Soldiers of the 101st Airborne Division have been coming under
nearly daily attack from roadside bombs.
Fuad said the U.S. military was now enforcing a curfew from 5pm.
He said "so many explosions occur now which terrify our
children."
The U.S. military began to use bulldozers Jan. 7 to build a
large sand barrier around the town in an effort to isolate
fighters who have been attacking U.S. patrols. Oil pipelines
from the area which lead to Turkey have been regularly sabotaged
by resistance groups.
The drastic measures have enraged many of the 3,000 residents of
the town.
"They think by these measures they can stop the resistance,"

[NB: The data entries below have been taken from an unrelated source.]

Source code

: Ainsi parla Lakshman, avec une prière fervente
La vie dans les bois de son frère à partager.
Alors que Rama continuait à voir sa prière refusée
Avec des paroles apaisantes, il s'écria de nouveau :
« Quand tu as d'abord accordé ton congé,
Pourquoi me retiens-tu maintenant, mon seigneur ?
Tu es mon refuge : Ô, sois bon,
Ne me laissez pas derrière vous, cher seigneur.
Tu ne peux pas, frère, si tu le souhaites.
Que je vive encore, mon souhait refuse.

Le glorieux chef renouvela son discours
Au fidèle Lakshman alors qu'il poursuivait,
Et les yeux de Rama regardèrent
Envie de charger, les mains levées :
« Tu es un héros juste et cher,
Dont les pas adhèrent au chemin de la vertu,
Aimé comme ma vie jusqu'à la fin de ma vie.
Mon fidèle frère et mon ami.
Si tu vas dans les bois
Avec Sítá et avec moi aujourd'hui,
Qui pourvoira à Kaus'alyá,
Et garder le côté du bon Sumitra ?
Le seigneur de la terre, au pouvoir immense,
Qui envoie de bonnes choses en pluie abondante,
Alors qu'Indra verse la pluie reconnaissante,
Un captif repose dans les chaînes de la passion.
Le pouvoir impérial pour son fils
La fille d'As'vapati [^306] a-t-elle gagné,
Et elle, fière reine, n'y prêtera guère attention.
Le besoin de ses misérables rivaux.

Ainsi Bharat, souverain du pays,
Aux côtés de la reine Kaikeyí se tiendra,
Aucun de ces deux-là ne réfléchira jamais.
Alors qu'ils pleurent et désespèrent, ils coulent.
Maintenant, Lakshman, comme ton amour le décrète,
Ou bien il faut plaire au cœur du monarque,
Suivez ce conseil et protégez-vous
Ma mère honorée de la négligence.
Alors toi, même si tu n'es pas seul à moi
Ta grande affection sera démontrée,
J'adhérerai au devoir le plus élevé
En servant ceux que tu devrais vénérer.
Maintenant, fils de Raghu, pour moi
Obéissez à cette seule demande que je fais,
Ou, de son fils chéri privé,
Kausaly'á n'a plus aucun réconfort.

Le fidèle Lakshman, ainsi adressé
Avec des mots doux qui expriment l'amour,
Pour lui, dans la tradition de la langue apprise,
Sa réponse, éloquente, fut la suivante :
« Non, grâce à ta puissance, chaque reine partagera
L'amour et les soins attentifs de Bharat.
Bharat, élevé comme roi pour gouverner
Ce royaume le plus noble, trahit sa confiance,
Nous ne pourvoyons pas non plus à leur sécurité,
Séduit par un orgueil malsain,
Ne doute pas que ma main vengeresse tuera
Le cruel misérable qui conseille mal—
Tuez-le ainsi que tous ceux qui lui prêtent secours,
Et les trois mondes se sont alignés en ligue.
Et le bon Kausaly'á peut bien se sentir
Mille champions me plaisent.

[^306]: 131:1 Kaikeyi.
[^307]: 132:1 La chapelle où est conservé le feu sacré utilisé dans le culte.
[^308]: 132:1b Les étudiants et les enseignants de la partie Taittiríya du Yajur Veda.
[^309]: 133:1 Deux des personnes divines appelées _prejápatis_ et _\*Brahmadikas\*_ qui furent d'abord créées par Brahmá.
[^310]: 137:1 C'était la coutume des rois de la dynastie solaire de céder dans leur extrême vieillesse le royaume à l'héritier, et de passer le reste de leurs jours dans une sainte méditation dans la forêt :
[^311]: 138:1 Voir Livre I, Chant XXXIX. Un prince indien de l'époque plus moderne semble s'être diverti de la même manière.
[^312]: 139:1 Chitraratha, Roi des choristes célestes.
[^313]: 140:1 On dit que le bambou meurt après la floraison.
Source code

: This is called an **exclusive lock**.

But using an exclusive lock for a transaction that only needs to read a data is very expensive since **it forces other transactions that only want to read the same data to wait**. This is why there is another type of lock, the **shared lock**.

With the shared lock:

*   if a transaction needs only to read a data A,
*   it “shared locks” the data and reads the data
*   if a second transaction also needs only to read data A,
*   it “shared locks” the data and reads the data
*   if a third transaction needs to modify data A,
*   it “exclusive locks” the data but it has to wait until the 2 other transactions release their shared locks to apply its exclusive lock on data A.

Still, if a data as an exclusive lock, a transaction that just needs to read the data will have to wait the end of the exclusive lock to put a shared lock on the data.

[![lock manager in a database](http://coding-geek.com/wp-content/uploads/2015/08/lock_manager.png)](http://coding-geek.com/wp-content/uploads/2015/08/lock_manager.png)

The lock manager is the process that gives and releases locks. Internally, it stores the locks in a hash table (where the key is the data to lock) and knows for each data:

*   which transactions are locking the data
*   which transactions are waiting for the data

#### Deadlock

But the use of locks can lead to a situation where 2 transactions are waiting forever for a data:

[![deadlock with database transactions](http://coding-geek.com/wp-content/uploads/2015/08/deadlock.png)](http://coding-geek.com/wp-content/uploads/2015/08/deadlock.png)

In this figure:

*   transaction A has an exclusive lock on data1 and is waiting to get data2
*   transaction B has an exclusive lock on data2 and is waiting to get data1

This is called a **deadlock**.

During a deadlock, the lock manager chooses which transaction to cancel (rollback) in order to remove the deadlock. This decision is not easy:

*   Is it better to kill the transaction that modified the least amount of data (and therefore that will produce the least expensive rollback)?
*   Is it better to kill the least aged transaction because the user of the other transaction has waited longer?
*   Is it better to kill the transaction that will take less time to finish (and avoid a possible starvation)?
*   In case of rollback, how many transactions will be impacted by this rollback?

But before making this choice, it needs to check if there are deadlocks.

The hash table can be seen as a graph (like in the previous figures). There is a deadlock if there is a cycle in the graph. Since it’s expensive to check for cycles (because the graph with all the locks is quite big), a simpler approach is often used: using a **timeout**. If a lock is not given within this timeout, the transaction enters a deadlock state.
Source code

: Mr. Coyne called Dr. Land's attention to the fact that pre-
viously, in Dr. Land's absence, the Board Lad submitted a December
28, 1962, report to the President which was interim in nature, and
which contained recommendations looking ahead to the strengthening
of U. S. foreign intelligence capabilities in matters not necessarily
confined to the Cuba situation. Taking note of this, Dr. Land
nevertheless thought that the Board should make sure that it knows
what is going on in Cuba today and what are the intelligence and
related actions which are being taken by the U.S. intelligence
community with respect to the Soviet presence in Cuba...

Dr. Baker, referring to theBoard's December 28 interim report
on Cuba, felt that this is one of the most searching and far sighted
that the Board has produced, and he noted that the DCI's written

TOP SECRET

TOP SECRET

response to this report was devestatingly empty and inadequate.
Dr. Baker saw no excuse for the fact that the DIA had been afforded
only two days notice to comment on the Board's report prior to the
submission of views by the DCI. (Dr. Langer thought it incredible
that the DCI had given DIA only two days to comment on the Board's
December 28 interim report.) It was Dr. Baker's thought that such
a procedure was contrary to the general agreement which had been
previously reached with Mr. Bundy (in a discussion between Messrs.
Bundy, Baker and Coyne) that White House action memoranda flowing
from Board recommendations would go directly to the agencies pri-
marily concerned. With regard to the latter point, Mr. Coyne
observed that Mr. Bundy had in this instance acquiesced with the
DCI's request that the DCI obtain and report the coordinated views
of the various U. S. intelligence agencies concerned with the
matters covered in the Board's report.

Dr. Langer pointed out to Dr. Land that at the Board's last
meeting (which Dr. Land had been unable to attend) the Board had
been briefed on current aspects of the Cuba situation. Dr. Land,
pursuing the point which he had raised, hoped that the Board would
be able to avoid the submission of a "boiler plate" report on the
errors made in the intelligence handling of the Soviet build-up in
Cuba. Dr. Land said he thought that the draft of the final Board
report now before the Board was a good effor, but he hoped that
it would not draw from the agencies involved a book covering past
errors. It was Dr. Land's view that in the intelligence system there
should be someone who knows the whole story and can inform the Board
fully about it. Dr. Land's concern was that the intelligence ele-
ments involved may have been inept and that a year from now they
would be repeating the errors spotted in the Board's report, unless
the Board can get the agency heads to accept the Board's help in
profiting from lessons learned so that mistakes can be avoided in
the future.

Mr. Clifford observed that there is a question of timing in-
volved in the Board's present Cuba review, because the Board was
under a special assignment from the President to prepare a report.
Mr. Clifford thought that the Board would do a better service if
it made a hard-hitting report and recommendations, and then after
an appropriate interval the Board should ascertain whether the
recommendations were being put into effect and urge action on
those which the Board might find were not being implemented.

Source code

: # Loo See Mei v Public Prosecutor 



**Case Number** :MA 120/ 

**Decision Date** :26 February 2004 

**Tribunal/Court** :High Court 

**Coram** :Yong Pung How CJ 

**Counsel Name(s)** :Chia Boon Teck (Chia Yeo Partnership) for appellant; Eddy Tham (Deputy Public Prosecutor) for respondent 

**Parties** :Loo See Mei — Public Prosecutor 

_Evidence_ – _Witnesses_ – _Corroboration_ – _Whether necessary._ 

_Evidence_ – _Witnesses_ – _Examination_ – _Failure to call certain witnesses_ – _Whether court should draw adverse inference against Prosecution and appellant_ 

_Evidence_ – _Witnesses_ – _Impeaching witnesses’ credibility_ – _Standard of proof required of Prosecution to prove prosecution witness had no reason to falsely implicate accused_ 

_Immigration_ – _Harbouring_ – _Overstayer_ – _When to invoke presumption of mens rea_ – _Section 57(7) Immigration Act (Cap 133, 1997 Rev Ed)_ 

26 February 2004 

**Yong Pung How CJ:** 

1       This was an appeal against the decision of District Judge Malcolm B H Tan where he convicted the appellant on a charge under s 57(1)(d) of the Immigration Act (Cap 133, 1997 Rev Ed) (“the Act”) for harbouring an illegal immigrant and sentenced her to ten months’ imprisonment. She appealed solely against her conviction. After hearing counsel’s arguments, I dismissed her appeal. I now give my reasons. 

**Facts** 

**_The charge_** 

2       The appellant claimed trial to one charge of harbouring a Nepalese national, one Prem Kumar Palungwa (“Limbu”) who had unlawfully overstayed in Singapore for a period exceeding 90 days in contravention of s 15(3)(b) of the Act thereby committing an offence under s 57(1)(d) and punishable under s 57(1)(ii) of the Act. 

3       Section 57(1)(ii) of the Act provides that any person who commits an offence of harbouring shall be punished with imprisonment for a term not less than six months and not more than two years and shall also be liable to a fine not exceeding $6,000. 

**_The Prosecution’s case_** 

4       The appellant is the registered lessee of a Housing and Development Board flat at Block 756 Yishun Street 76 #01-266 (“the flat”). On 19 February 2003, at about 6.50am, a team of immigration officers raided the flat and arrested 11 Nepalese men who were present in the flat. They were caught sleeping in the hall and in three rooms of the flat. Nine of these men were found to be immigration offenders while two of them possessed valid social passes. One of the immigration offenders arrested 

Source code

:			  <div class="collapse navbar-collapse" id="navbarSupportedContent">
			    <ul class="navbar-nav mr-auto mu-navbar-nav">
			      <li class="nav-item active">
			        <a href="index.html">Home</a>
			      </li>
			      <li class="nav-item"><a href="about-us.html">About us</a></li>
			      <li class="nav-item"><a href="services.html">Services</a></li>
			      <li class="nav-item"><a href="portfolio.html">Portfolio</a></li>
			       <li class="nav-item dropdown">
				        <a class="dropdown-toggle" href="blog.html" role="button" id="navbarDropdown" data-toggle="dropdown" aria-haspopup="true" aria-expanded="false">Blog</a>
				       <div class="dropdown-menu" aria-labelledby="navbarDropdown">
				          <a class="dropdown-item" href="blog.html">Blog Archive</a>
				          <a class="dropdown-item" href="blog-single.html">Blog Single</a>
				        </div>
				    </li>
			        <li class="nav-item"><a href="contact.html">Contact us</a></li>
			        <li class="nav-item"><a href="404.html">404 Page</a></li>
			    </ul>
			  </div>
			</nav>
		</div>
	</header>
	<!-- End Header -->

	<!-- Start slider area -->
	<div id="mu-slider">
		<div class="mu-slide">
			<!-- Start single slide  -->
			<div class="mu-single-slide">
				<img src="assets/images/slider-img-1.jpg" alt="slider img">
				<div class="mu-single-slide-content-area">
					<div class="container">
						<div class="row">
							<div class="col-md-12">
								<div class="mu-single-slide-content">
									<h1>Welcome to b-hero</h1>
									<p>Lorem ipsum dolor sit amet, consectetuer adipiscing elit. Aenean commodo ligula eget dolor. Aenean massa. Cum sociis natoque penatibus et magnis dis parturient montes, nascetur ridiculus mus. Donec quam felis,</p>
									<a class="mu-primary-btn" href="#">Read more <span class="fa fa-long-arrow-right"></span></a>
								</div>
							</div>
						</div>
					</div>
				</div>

Amer, a 43-year-old clerk at the nearby Beji oil refinery told
IPS. "But the Americans are creating more resistance by doing
these things. The resistance will not stop attacking them unless
they pull out of our country."
The clerk said he had not been able to leave his house for
several days, and was unable to work or to visit family members
outside Siniyah.
The U.S. military has named the project of building the huge
sand wall 'Operation Verdun' after a battle from World War I.
Occupation forces believe the city has become the main launching
pad for attacks on their patrols, as well as mortar attacks on
their nearby Summerall Base.
Checkpoints have been set up near the town, with U.S. and Iraqi
security forces checking every car for weapons and explosives.
"We can't work any more, our income depends on distributing
fuel," truck driver Abdul Qadr told IPS at one of the
checkpoints. "We are in a very bad situation. The city is
isolated now and they are putting barricades everywhere to stop
the fighters. Our houses are raided daily while they are
searching for foreigners, yet they can't find any of them."
Abdul Qadr, who grew up in Siniyah, told IPS he and his
neighbours felt they were in a "concentration camp". That is
also how residents of Fallujah and Samarra have described their
towns after U.S. forces built similar walls around them.
An 18km long wall has been constructed by the U.S. military in
Samarra, while Israeli-style military checkpoints remain in
place in Fallujah. The occupation forces have imposed similar
measures also in other towns such as Al-Qa'im, Haditha, Ramadi,
Balad, and Abu Hishma.
While such security measures have been in place for some time in
several towns, the attacks on security forces have only risen,
to an average of more than 100 a day over recent months.
"The Americans think the fighters are coming from outside Iraq,"
said Qadr. "But they are not. Can't they see the only real
solution is to let the people of a country rule themselves?"